◆ What is required ◆
Output every line of the rows below as a JSON list of strings, one string per line, with blank lines skipped and the pictures left out.

◆ Material to process ◆
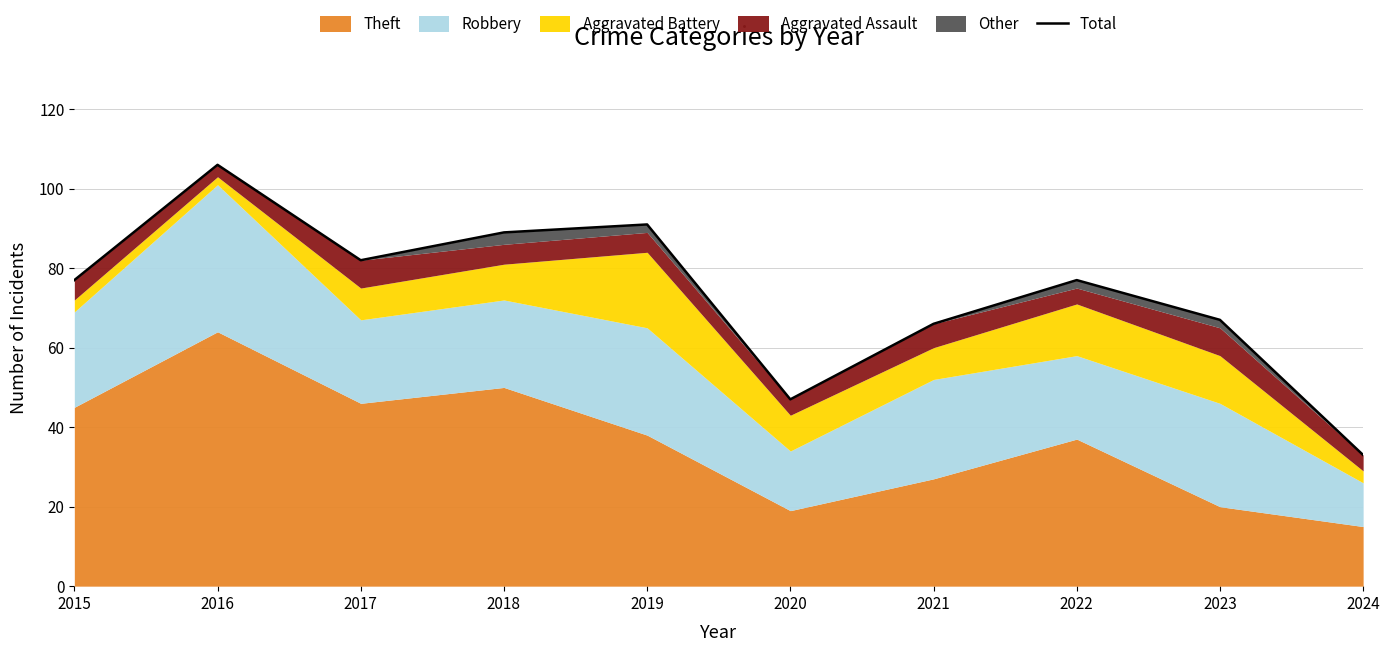

How many data points are less than 77?

4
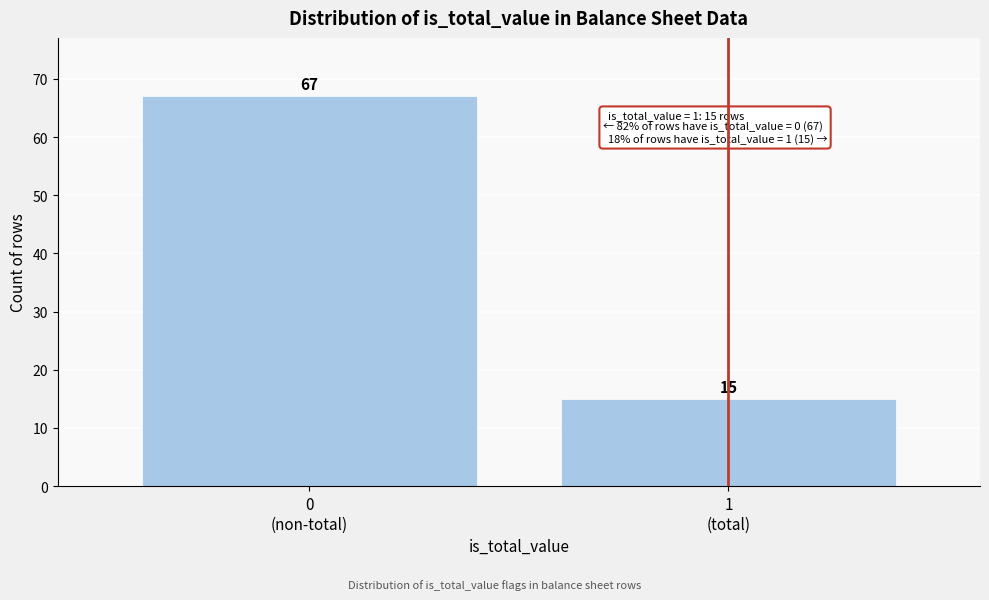

Reading right to left, extract all data points from this chart.

15	67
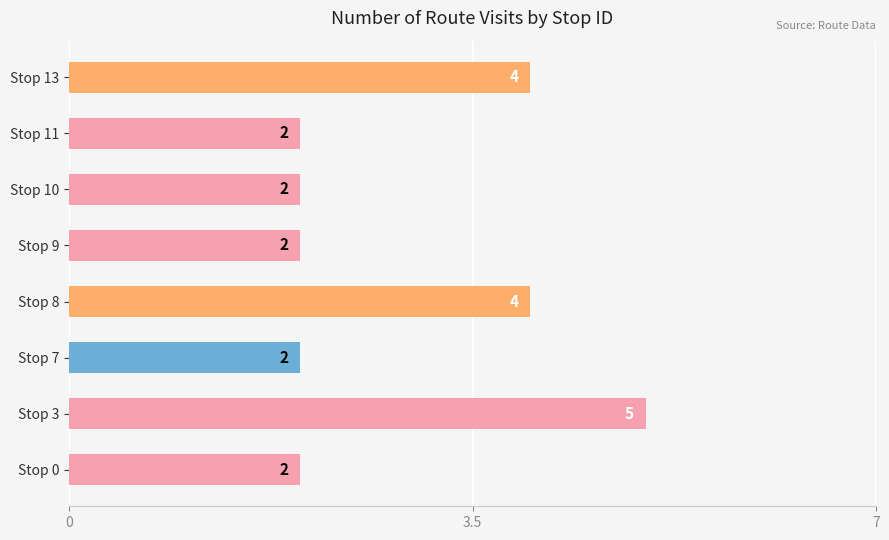

What is the maximum value shown in the chart?

5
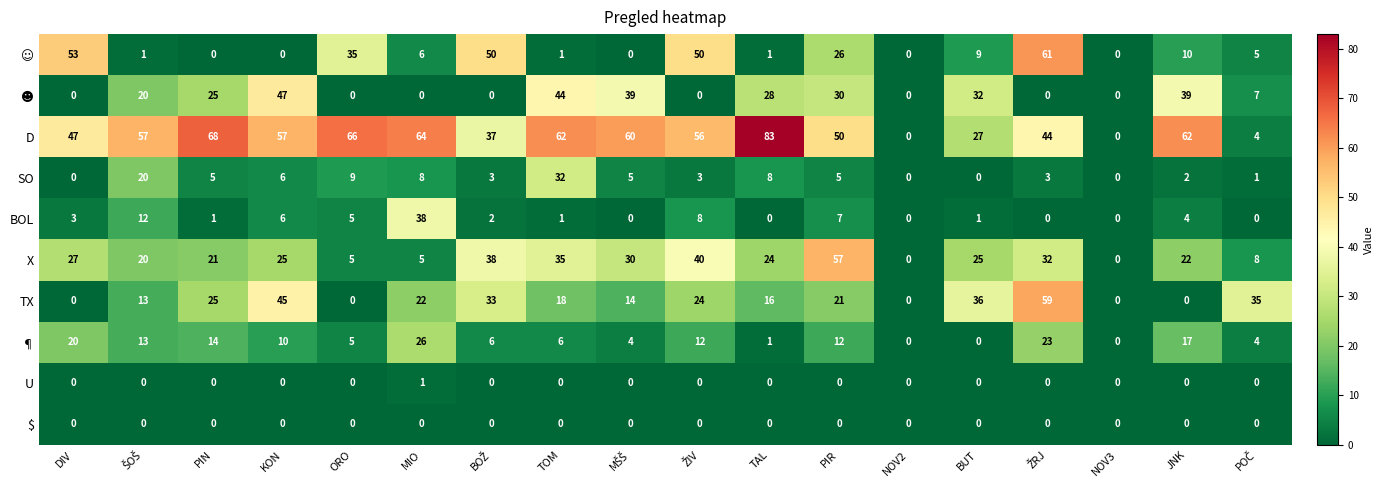

What is the total value across all series at MIO?

170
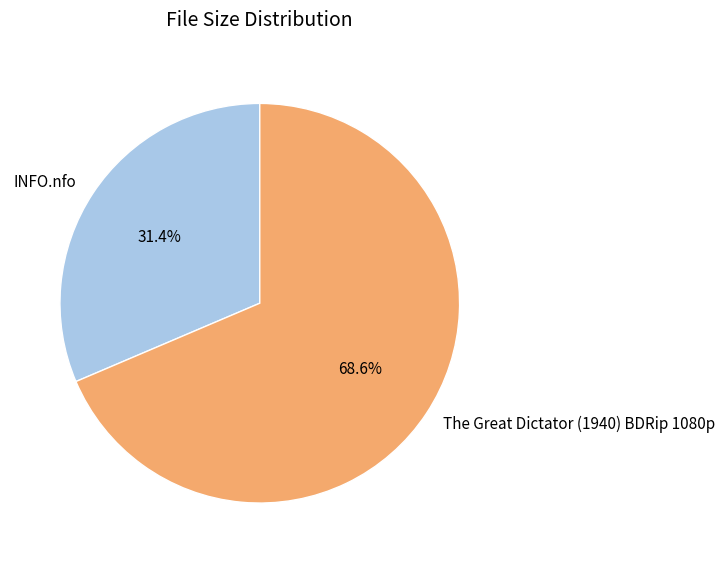

What percentage is the The Great Dictator (1940) BDRip 1080p slice, to the nearest percent?

69%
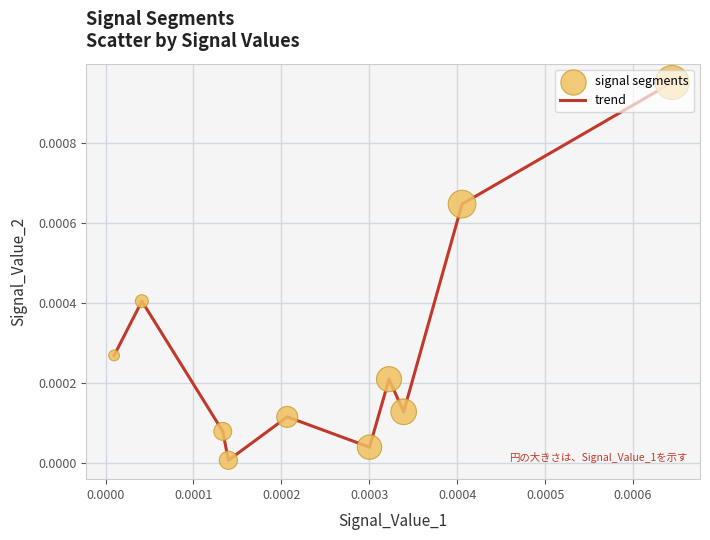

Does the chart have visible grid lines?

Yes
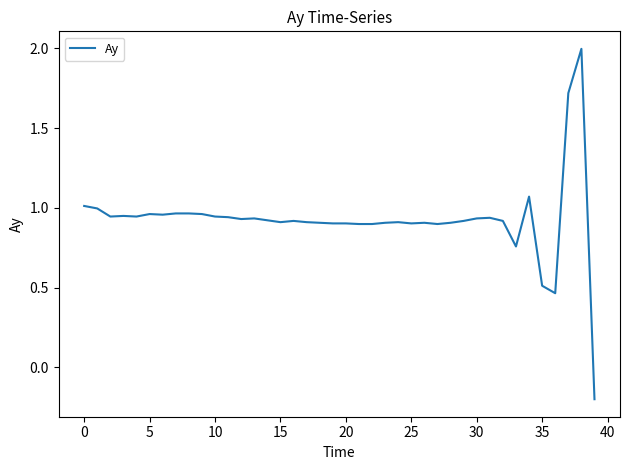

What is the maximum value shown in the chart?

2.0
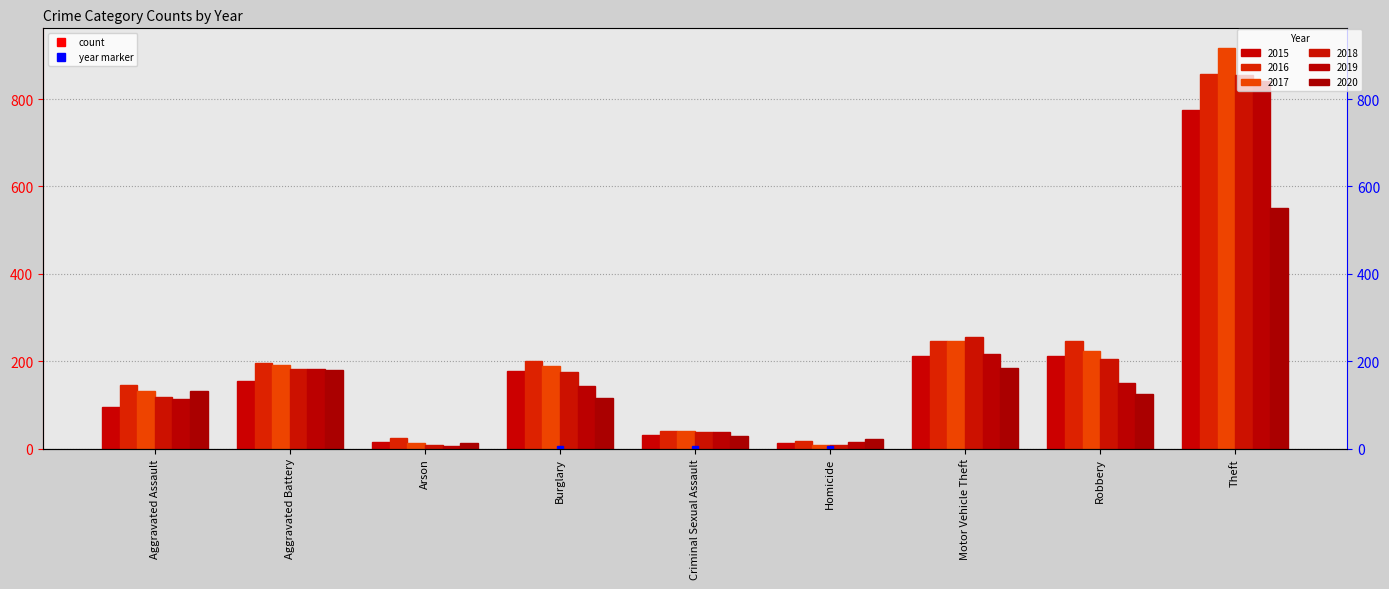

At Criminal Sexual Assault, list the series in order from smallest to largest.

2020, 2015, 2019, 2018, 2016, 2017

◆ Output for this exercise ◆
[
  "How many data points are less than 77?",
  "4",
  "Reading right to left, extract all data points from this chart.",
  "15\t67",
  "What is the maximum value shown in the chart?",
  "5",
  "What is the total value across all series at MIO?",
  "170",
  "What percentage is the The Great Dictator (1940) BDRip 1080p slice, to the nearest percent?",
  "69%",
  "Does the chart have visible grid lines?",
  "Yes",
  "What is the maximum value shown in the chart?",
  "2.0",
  "At Criminal Sexual Assault, list the series in order from smallest to largest.",
  "2020, 2015, 2019, 2018, 2016, 2017"
]